Rare Rothschild’s giraffe birth at Chester zoo on Boxing Day

Calf, which is yet to be sexed or called, is one of most threatened subspecies of giraffe, with fewer than 1,600 in wild

A rare and endangered Rothschilds giraffe has been born at Chester zoo.

Keepers said the 1.82 -metre( 6ft) calf, which is yet to be sexed or appointed, arrived to first-time father Tula and father Meru at about 7am on Boxing Day and was up on its feet just minutes later.

Rothschilds giraffes are one of the most endangered subspecies of giraffe and one of countries around the world most at-risk species. Calculates advocate fewer than 1,600 remain in the wildernes, primarily as a result of poaching and habitat loss.

Sarah Roffe, squad director of giraffes at the zoo, said: Rothschilds giraffes are highly menaced and so the advent of a new calf is a major cause for occasion.

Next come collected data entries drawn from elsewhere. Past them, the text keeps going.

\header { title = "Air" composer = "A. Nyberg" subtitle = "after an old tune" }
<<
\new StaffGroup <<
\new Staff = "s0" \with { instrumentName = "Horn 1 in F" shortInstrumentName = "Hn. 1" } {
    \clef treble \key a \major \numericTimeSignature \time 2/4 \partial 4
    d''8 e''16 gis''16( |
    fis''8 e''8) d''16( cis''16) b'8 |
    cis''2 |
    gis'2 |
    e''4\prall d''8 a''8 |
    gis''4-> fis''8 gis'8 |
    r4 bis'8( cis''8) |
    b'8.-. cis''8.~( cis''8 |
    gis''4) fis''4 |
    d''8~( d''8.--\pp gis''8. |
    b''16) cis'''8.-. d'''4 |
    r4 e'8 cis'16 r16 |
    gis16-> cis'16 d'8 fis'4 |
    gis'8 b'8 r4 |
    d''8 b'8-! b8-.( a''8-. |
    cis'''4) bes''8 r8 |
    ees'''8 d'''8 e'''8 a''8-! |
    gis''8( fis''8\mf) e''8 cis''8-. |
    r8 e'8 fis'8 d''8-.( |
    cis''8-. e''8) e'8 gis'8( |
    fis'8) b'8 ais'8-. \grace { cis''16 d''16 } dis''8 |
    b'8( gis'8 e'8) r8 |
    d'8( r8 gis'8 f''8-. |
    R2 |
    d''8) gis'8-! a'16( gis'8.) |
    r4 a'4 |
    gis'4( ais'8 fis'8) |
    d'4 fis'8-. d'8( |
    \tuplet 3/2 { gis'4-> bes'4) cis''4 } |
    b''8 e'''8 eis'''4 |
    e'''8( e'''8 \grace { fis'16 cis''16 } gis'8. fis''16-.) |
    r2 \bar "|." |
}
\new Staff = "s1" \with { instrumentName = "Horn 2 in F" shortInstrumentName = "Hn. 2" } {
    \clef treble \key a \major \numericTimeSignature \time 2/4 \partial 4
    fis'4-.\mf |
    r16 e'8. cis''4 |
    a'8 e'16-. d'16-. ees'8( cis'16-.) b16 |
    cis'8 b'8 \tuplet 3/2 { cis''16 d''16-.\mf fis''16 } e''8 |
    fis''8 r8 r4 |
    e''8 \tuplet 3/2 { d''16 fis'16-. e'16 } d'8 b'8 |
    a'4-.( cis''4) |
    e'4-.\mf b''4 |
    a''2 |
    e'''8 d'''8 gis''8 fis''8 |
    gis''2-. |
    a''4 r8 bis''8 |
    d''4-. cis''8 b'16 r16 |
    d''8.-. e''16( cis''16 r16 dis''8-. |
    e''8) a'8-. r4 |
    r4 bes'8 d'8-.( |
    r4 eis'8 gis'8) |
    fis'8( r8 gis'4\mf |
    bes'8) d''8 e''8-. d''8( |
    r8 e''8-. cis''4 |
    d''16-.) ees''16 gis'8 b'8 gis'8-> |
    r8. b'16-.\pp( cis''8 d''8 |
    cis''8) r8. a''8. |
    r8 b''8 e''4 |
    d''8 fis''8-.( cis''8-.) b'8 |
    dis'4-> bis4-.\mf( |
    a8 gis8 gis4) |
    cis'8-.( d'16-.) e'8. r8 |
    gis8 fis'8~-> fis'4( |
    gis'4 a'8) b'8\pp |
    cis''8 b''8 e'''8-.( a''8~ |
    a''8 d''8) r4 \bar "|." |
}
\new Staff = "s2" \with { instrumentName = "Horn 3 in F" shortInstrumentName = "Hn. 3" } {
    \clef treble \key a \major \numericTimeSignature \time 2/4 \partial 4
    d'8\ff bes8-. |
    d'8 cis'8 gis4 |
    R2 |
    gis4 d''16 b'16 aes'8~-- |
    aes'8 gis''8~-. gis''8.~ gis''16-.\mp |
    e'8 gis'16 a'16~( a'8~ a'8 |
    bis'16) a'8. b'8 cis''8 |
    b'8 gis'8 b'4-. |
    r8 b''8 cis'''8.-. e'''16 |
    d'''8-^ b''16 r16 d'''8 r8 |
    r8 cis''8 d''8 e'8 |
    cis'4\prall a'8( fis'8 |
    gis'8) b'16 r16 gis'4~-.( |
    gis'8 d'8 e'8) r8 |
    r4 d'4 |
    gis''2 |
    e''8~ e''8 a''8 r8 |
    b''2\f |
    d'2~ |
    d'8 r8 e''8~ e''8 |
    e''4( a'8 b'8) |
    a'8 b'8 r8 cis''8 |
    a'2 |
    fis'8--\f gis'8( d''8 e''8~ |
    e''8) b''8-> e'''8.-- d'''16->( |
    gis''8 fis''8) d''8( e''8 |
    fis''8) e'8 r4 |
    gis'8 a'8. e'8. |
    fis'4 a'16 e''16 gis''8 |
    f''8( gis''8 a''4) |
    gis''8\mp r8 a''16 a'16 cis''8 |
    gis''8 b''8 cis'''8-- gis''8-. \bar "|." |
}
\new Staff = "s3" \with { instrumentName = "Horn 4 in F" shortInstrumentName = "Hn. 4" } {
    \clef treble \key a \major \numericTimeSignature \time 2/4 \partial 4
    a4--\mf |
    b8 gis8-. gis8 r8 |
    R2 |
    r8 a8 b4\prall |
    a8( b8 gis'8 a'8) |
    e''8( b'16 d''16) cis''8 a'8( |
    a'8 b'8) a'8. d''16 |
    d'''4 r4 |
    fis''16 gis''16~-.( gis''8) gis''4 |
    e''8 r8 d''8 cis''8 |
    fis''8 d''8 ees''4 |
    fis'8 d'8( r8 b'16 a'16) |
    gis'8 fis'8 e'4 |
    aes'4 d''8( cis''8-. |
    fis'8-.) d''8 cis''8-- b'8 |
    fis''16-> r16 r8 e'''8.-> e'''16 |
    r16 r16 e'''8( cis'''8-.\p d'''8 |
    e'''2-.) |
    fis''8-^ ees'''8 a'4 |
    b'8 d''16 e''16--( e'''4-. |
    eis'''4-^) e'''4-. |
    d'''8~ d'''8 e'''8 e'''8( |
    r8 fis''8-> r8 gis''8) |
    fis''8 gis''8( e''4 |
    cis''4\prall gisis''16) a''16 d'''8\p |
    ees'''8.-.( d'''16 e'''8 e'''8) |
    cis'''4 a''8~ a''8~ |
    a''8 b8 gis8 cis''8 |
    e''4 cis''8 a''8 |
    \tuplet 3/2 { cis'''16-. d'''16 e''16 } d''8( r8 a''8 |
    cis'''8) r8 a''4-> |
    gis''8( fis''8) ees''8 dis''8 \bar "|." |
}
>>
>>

It really is the best Christmas gift we could have ever have wished for. Shortly after being born, the calf was up on its hoofs within times, which was really pleasing to see.

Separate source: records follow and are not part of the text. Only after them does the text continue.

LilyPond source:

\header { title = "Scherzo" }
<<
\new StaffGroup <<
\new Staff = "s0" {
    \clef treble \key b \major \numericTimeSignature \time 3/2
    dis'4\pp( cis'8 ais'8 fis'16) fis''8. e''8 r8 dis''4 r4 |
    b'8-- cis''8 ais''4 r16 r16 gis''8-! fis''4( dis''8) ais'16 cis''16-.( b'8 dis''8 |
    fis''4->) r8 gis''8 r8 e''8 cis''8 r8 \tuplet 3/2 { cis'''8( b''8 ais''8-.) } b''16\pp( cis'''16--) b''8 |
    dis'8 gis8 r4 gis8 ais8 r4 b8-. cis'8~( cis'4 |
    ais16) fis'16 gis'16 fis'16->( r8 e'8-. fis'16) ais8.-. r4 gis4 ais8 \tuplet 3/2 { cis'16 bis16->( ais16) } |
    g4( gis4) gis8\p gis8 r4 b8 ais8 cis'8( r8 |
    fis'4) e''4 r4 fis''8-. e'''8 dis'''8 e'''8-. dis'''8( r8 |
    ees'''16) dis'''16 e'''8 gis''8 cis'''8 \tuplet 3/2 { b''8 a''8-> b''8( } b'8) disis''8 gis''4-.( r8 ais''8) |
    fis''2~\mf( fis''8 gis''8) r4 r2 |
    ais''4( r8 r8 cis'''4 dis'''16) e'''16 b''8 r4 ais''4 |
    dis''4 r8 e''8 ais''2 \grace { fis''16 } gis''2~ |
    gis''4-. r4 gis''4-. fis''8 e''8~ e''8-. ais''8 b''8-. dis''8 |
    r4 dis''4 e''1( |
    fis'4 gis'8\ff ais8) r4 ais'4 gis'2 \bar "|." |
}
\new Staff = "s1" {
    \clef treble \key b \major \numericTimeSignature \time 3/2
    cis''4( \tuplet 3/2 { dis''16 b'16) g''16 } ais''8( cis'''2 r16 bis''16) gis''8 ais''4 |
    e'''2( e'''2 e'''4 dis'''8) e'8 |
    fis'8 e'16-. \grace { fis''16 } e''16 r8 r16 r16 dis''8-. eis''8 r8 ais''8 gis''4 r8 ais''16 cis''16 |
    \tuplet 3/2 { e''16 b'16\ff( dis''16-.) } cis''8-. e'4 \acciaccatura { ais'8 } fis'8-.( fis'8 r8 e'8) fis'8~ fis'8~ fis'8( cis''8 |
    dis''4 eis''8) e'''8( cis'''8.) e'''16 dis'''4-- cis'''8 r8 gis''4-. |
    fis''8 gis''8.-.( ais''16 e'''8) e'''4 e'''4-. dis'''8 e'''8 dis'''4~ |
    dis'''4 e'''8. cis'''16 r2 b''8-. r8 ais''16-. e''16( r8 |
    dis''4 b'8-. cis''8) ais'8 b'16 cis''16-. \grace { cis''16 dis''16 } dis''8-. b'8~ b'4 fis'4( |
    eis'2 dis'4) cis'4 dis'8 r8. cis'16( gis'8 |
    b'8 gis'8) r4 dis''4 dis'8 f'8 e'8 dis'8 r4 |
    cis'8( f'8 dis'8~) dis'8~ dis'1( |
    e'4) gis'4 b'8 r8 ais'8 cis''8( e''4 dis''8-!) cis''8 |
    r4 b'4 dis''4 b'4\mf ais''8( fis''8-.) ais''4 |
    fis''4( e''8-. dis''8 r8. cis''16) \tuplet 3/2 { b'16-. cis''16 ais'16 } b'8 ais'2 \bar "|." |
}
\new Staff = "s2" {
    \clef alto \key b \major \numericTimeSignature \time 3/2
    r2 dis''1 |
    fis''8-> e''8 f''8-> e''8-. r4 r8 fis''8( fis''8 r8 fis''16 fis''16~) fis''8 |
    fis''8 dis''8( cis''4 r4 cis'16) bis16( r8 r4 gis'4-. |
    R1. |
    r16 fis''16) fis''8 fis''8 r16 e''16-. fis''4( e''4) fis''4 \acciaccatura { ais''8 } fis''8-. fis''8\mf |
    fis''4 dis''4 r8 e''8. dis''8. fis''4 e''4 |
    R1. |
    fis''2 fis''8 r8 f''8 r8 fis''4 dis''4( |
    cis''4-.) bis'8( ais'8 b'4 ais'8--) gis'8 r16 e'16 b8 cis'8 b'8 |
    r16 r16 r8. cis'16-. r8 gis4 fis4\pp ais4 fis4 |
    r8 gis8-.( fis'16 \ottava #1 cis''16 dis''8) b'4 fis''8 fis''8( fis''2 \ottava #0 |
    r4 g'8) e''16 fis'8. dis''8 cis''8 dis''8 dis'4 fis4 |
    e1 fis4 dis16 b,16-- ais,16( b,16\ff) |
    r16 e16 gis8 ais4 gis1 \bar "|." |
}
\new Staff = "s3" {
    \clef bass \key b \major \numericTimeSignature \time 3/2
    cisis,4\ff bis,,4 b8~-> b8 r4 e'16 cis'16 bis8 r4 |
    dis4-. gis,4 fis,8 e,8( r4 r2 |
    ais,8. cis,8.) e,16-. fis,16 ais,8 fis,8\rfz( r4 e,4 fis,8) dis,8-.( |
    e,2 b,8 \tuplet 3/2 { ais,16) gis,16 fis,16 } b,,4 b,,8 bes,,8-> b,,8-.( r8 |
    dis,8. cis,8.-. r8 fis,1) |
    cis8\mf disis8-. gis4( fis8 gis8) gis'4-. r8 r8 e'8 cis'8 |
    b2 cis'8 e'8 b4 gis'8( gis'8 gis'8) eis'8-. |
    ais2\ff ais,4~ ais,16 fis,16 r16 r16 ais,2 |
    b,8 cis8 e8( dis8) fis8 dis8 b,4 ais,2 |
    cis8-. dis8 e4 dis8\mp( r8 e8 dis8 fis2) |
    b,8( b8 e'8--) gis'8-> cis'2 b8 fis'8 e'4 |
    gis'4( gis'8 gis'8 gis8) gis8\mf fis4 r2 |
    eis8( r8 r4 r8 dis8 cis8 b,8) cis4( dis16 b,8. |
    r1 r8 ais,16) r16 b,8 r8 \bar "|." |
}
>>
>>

When it gets a little more used to its long leg it will be introduced to the rest of the herd but, for now, his very important that mum and calf waste a few days together impressing up those early bonds.

Just 90,000 giraffes exist in the wild far fewer than the endangered African elephant. The International Union for the Conservation of Nature changed the swine status from of least headache to vulnerable this month. Giraffes are also rejecting because of civil unrest in the African countries where they live.

Roffe said: This iconic species is often overlooked in Africa and, sadly, Rothschilds giraffes are suffering a silent extinction. They are quite under threat in the wild, so its vital that our new calf enables us to hurl a spotlight on this amazing species. Hopefully, our not-so-little newcomer can generate more awareness of the huge distress that Rothschilds giraffes face in the wild.

In the past 45 years the population of the Rothchilds giraffes in Kidepo Valley national park in Uganda, where they were once found in large numbers, has decreased by more than 90%.